▶ [RECORD EXCERPTS]
-- START --

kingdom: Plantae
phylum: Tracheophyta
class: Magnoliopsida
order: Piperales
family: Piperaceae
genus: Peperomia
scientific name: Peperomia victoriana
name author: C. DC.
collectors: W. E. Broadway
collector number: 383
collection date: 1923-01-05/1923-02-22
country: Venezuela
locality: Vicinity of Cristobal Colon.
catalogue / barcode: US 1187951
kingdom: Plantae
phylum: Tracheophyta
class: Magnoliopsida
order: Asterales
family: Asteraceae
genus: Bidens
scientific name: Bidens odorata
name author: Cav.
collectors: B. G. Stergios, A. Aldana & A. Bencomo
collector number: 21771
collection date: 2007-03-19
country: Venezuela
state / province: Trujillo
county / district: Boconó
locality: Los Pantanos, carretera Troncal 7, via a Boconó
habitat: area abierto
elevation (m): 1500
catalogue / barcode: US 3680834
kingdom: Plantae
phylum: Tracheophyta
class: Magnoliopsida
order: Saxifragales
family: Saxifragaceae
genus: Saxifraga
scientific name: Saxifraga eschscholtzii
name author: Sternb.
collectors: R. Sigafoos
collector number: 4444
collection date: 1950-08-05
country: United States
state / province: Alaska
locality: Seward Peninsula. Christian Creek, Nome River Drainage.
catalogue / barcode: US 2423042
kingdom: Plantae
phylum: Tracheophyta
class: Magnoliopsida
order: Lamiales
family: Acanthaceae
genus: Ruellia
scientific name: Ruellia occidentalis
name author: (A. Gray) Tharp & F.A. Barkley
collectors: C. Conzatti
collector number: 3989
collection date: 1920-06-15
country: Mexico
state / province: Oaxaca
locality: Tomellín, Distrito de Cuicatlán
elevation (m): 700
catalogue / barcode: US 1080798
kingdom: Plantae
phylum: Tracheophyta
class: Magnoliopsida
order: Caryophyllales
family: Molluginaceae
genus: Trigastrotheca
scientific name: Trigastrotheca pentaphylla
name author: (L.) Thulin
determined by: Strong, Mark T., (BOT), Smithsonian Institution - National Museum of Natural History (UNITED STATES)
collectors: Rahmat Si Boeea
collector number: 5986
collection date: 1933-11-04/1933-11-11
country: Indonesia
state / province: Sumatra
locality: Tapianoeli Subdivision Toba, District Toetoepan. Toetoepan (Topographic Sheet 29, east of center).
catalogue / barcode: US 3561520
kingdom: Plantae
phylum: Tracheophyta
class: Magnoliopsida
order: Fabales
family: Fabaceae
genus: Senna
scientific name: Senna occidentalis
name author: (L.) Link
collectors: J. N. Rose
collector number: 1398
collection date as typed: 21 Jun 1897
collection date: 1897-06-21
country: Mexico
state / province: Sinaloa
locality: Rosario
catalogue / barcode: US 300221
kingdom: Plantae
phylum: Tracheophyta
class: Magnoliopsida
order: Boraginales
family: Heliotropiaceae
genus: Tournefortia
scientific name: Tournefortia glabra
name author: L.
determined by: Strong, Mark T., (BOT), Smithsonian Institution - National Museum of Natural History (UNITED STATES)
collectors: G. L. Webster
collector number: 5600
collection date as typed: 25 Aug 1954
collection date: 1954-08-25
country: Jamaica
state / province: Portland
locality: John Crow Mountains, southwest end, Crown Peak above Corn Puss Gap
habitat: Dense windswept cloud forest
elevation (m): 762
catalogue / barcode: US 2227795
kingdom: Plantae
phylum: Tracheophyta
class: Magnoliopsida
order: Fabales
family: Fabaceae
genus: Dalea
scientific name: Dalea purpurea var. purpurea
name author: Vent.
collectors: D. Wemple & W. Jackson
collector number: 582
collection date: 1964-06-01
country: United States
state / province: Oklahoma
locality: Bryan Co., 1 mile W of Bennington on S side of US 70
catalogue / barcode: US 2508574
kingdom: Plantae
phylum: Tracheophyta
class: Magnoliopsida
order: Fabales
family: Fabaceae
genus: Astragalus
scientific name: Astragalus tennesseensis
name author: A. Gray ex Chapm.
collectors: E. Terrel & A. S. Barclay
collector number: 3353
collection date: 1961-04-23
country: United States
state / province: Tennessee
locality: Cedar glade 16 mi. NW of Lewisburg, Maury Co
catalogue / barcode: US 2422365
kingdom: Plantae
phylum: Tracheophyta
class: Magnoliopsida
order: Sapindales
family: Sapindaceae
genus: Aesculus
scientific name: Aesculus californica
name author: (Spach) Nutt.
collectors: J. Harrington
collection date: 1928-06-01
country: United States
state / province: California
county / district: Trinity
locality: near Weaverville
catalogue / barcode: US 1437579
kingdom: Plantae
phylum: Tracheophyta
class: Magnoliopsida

-- END --

▶ [GIVEN EXERCISE]
Copy everything in the data from the line that contains "name author: Sternb." down to the line that contains "country: Jamaica", including both of those lines, reproducing each line verbatim.

▶ [REPLY TO THE TASK]
name author: Sternb.
collectors: R. Sigafoos
collector number: 4444
collection date: 1950-08-05
country: United States
state / province: Alaska
locality: Seward Peninsula. Christian Creek, Nome River Drainage.
catalogue / barcode: US 2423042
kingdom: Plantae
phylum: Tracheophyta
class: Magnoliopsida
order: Lamiales
family: Acanthaceae
genus: Ruellia
scientific name: Ruellia occidentalis
name author: (A. Gray) Tharp & F.A. Barkley
collectors: C. Conzatti
collector number: 3989
collection date: 1920-06-15
country: Mexico
state / province: Oaxaca
locality: Tomellín, Distrito de Cuicatlán
elevation (m): 700
catalogue / barcode: US 1080798
kingdom: Plantae
phylum: Tracheophyta
class: Magnoliopsida
order: Caryophyllales
family: Molluginaceae
genus: Trigastrotheca
scientific name: Trigastrotheca pentaphylla
name author: (L.) Thulin
determined by: Strong, Mark T., (BOT), Smithsonian Institution - National Museum of Natural History (UNITED STATES)
collectors: Rahmat Si Boeea
collector number: 5986
collection date: 1933-11-04/1933-11-11
country: Indonesia
state / province: Sumatra
locality: Tapianoeli Subdivision Toba, District Toetoepan. Toetoepan (Topographic Sheet 29, east of center).
catalogue / barcode: US 3561520
kingdom: Plantae
phylum: Tracheophyta
class: Magnoliopsida
order: Fabales
family: Fabaceae
genus: Senna
scientific name: Senna occidentalis
name author: (L.) Link
collectors: J. N. Rose
collector number: 1398
collection date as typed: 21 Jun 1897
collection date: 1897-06-21
country: Mexico
state / province: Sinaloa
locality: Rosario
catalogue / barcode: US 300221
kingdom: Plantae
phylum: Tracheophyta
class: Magnoliopsida
order: Boraginales
family: Heliotropiaceae
genus: Tournefortia
scientific name: Tournefortia glabra
name author: L.
determined by: Strong, Mark T., (BOT), Smithsonian Institution - National Museum of Natural History (UNITED STATES)
collectors: G. L. Webster
collector number: 5600
collection date as typed: 25 Aug 1954
collection date: 1954-08-25
country: Jamaica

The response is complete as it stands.